Interest-free banking which is based on a participatory model should be allowed to function in India so that people have the option to enter into commercial transactions which are participatory in nature. A vibrant economic environment is where individuals are given options to experiment with different financial contracts. We hope to see the Indian doors open to interest-free banking concept.
Let us analyse debt model. Let us give a name to debt fever and call it debtorism. The general symptoms of this fever are that initially when the first dosage of the funding is received the individual is elated and overjoyed. The desires seem to rise high in the mind. Reckless spending becomes one common side effect. Ego gets boosted and the gait becomes haughty. This fever can affect an individual, a corporate and a sovereign.

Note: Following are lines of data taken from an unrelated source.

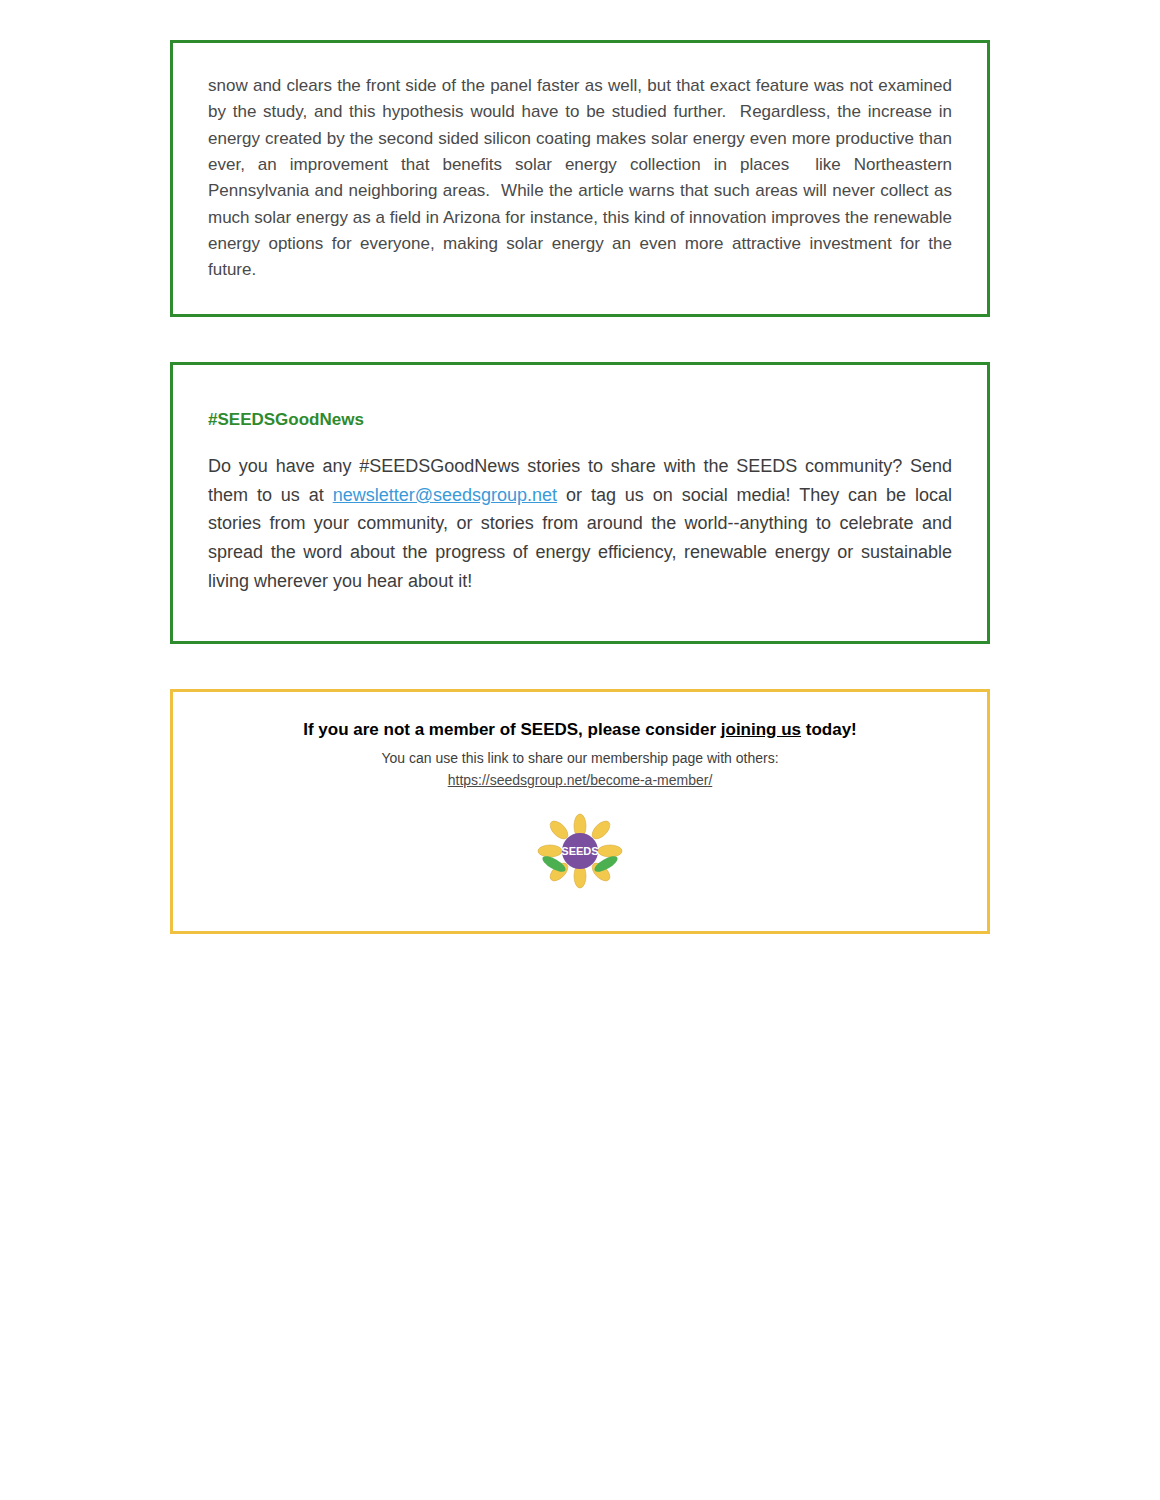snow and clears the front side of the panel faster as well, but that exact feature was not examined by the study, and this hypothesis would have to be studied further. Regardless, the increase in energy created by the second sided silicon coating makes solar energy even more productive than ever, an improvement that benefits solar energy collection in places like Northeastern Pennsylvania and neighboring areas. While the article warns that such areas will never collect as much solar energy as a field in Arizona for instance, this kind of innovation improves the renewable energy options for everyone, making solar energy an even more attractive investment for the future.
#SEEDSGoodNews
Do you have any #SEEDSGoodNews stories to share with the SEEDS community? Send them to us at newsletter@seedsgroup.net or tag us on social media! They can be local stories from your community, or stories from around the world--anything to celebrate and spread the word about the progress of energy efficiency, renewable energy or sustainable living wherever you hear about it!
If you are not a member of SEEDS, please consider joining us today!
You can use this link to share our membership page with others:
https://seedsgroup.net/become-a-member/
SEEDS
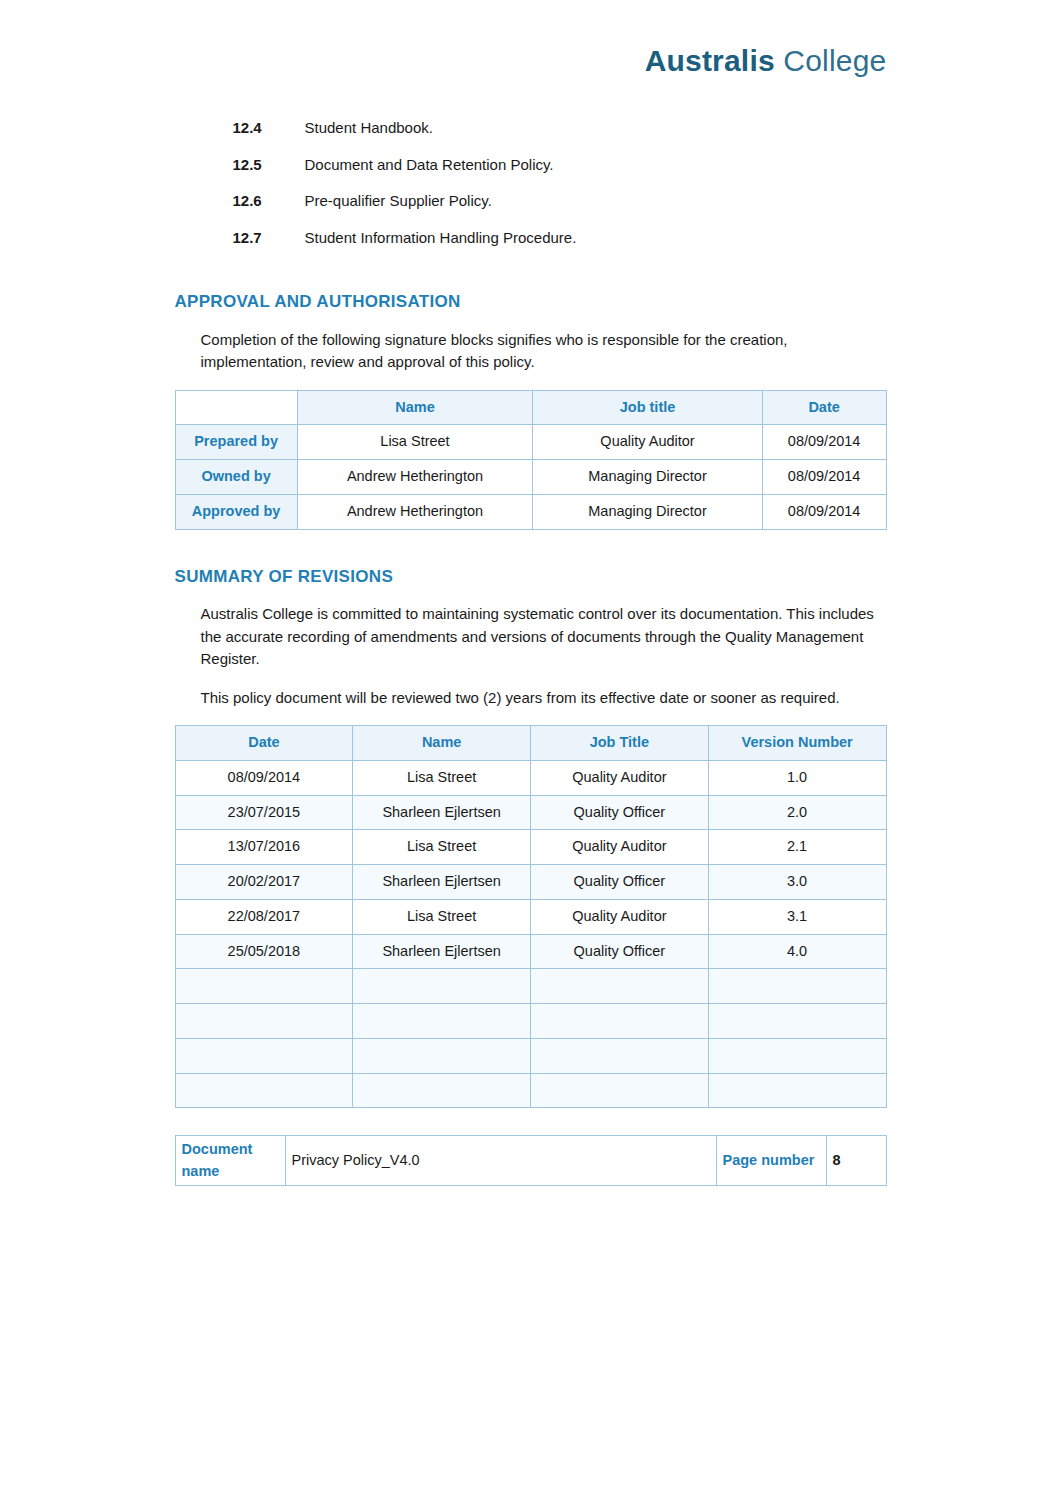Australis College
12.4 Student Handbook.
12.5 Document and Data Retention Policy.
12.6 Pre-qualifier Supplier Policy.
12.7 Student Information Handling Procedure.
Approval and Authorisation
Completion of the following signature blocks signifies who is responsible for the creation, implementation, review and approval of this policy.
| | Name | Job title | Date |
| --- | --- | --- | --- |
| Prepared by | Lisa Street | Quality Auditor | 08/09/2014 |
| Owned by | Andrew Hetherington | Managing Director | 08/09/2014 |
| Approved by | Andrew Hetherington | Managing Director | 08/09/2014 |
Summary of Revisions
Australis College is committed to maintaining systematic control over its documentation. This includes the accurate recording of amendments and versions of documents through the Quality Management Register.
This policy document will be reviewed two (2) years from its effective date or sooner as required.
| Date | Name | Job Title | Version Number |
| --- | --- | --- | --- |
| 08/09/2014 | Lisa Street | Quality Auditor | 1.0 |
| 23/07/2015 | Sharleen Ejlertsen | Quality Officer | 2.0 |
| 13/07/2016 | Lisa Street | Quality Auditor | 2.1 |
| 20/02/2017 | Sharleen Ejlertsen | Quality Officer | 3.0 |
| 22/08/2017 | Lisa Street | Quality Auditor | 3.1 |
| 25/05/2018 | Sharleen Ejlertsen | Quality Officer | 4.0 |
| Document name | Privacy Policy_V4.0 | Page number | 8 |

When the repayment of debt is nearing, and if at all there is a gap and shortfall to repay and in cases where there is nothing to pay then the main side effect is loss of self-respect, strong feeling of humiliation (aren’t these signs of age-old slavery which we now see in modern economic slaves?. The person starts searching for places to hide, the rich could escape but the poor would hide behind the curtain of their death (the rising suicides of the debt-ridden farmers is more than sufficient to concretise this thesis).
The second criticism is that the current practices of Islamic banking and finance are not truly Islamic. In fact, they are similar to interest based transactions with mere different terminologies.
If this is the case then why these countries, to name a few, like the United Kingdom and Singapore had to devise new regulation for the practices of Islamic banking? And for a moment let us agree that Islamic banking is a replica for conventional banking. In that case, then why is Tarek agitated? In fact, he should be at peace as there is nothing new or different about the banking system being permitted.
The third criticism is that the Islamic banking has not contributed in the poverty alleviation but the beneficiary of this has only been the bankers and the Shariah scholars. It is like saying hunger is not alleviated by restaurants but its main beneficiaries are the restaurant owners and the managers.
Criticism has to be backed by logic, researched data and argument. Unfortunately, I found none in the article of Tarek. On a friendly note I would like to suggest to him that no matter how many internal differences we may have, many a times regulators in India have shown farsighted inclusiveness in their approach. And on the sidelines, I would like to humbly suggest that it would be the last thing for Indian Muslims to look for a sympathiser in Tarek.
The author is a senior executive at CITI Islamic in Bahrain.